You could argue this is the BBC's best attempt at coping with a younger generation who are increasingly preoccupied with online entertainment.  However, not only is their attempt to appeal to a younger working-class audience deeply misguided, but it also perhaps allows BBC heads to avoid facing their own mistakes when they're faced with statistics today showing that less than 25% of UK kids say that they feel represented by TV. It's important to remember programmes like Limmy's Show, which wasn't shown nationwide almost entirely due to the fact it features working-class, Scottish accents. Yet, some BBC heads are still hopeful that commercial moves such as this could help fund future homegrown ventures. Patricia Hidalgo, Director of Children's & Education at the BBC, has envisioned a ‘British Simpsons' with hallmarks of British culture like roast beef dinners instead of thanksgiving turkeys. The reality of losing CBBC has sparked a collective conversation around why a public broadcaster for children is so important. This is a conversation that deserves to be had but comments like Hidalgo's speak to confusion about why exactly that is.

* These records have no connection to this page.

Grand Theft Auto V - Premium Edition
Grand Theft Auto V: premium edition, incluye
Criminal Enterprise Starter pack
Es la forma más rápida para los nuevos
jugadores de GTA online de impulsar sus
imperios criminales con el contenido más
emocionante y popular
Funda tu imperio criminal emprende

The cultural utility of British-made shows for young children is undoubtedly important, but a preoccupation with the ‘Britishness' of children's tv feels ill-placed; when we are forced to justify the existence of things that should be considered essential resources, we can start to focus on the wrong things that truly made them worthwhile in the first place. Presenter Fred Rogers in his 1969 testimony to the US Senate Subcommittee on Communications, described his programmes as an ‘expression of care'. There is arguably no better summation for the real necessary ingredient in great children's entertainment, not cultural box-ticking, or appealing to perceived trends, but because it was made by people who cared about what they were making and who were supported in doing that. CBBC continues to express that care, in the Newsround pieces made in the wake of the Manchester bombing, in the hundreds of BBC Bitesize Daily programmes produced in lockdown, and in the one and only Lauren Layfield who has since made programmes covering topics like mental health and periods for younger children. CBBC will never be like it was and that's a necessary thing, but it absolutely deserves to be around, and no matter what they try and tell us, that shouldn't change.